Dear Brothers in the Episcopate and in the Priesthood,
Dear Brothers and Sisters,

On the day of my birth and of my Baptism, 16 April, the Church’s liturgy has set three signposts which show me where the road leads and help me to find it. In the first place, it is the Memorial of St Bernadette Soubirous, the seer of Lourdes; then there is one of the most unusual Saints in the Church’s history, Benedict Joseph Labre; and then, above all, this day is immersed in the Paschal Mystery, in the Mystery of the Cross and the Resurrection. In the year of my birth this was expressed in a special way: it was Holy Saturday, the day of the silence of God, of his apparent absence, of God’s death, but also the day on which the Resurrection was proclaimed.

We all know and love Bernadette Soubirous, the simple girl from the south, from the Pyrenees. Bernadette grew up in the France of the 18th-century Enlightenment in a poverty which it is hard to imagine.

The prison that had been evacuated because it was too insanitary, became — after some hesitation — the family home in which she spent her childhood. There was no access to education, only some catechism in preparation for First Communion. Yet this simple girl, who retained a pure and honest heart, had a heart that saw, that was able to see the Mother of the Lord and the Lord’s beauty and goodness was reflected in her. Mary was able to appear to this girl and through her to speak to the people of the time and beyond it.

Bernadette could see with her pure and genuine heart. And Mary pointed out the spring to her: she was able to discover the spring of pure and uncontaminated living water; water that is life, water that gives purity and health. And down the centuries this living water has become a sign from Mary, a sign that shows where the sources of life are found, where we can purify ourselves, where we can find what is uncontaminated. This sign is all the more important in our time, in which we see the world so anxious and in which the need for water, pure water, becomes pressing. From Mary, the Mother of the Lord, from her pure heart, pure and genuine life-giving water also wells: water which in this century — and in centuries to come — purifies and heals us.

I think we can consider this water as an image of truth that comes to us in faith: not simulated but rather uncontaminated truth. Indeed to be able to live, to be able to be pure, we need to have within us a longing for pure life, for undistorted truth, for what is not contaminated by corruption, a longing to be unblemished. So on this day, this little Saint has always been a sign for me, who has shown me where the living water we need comes from — the water that purifies us and gives life — and a sign of how we ought to be: with all our knowledge and all our skills, although they are necessary, we must not lose our simple hearts, the simple gaze of the heart that can perceive the essential, and we must always pray the Lord to preserve in us the humility that enables the heart to remain clairvoyant — to see what is simple and essential, the beauty and goodness of God — and in this way to find the spring from which flows the purifying life-giving water.

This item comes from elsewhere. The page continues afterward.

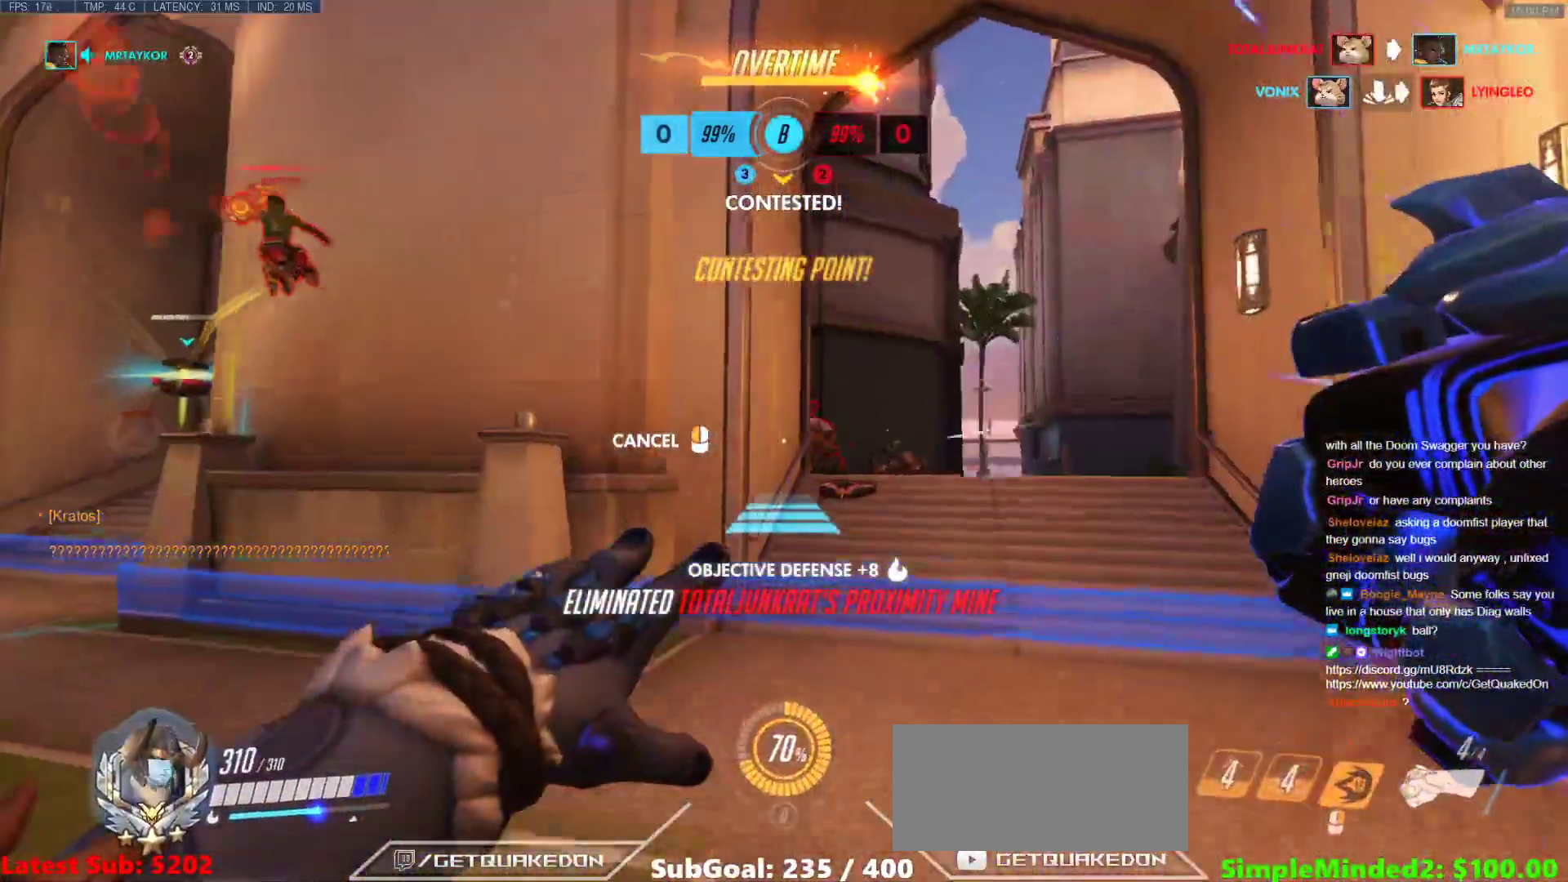
{"keys": ["w"], "mouse": [], "events": [[117, "space", "up"], [350, "w", "up"], [400, "mouse_right", "up"], [450, "d", "up"], [450, "w", "down"]]}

Then there is Benedict Joseph Labre, the pious mendicant pilgrim of the 18th century who, after failing several times, at last found his vocation to go on pilgrimage as a beggar, without anything, without any support and keeping for himself nothing he received except what he absolutely needed. He was a pilgrim travelling across Europe to all the European shrines, from Spain to Poland and from Germany to Sicily: a truly European Saint! We can also say: a rather unusual Saint who begging, wandered from one shrine to another and wanted to do nothing other than to pray and thereby bear witness to what counts in this life: God. Of course, his is not an example to emulate, but a signpost, a finger pointing to the essential. He shows us that God alone suffices; that beyond anything in this world, beyond our needs and capacities, what matters, what is essential is to know God. He is enough on his own. And this “only God”, he shows us in a dramatic way. At the same time, this truly European life that, from shrine to shrine, embraces the entire continent of Europe makes it clear that whoever opens to God does not estrange himself from the world and from men, but rather finds brothers, because God causes all borders to fall, God alone eliminates the borders because, thanks to him, we all are brothers and sisters, we belong to one another. He makes it clear that the oneness of God means, at the same time, brotherhood and reconciliation among men, the demolition of frontiers that unites us and heals us. In this way he is a Saint of peace, just as he was a Saint without demands, who died deprived of all but blessed with everything.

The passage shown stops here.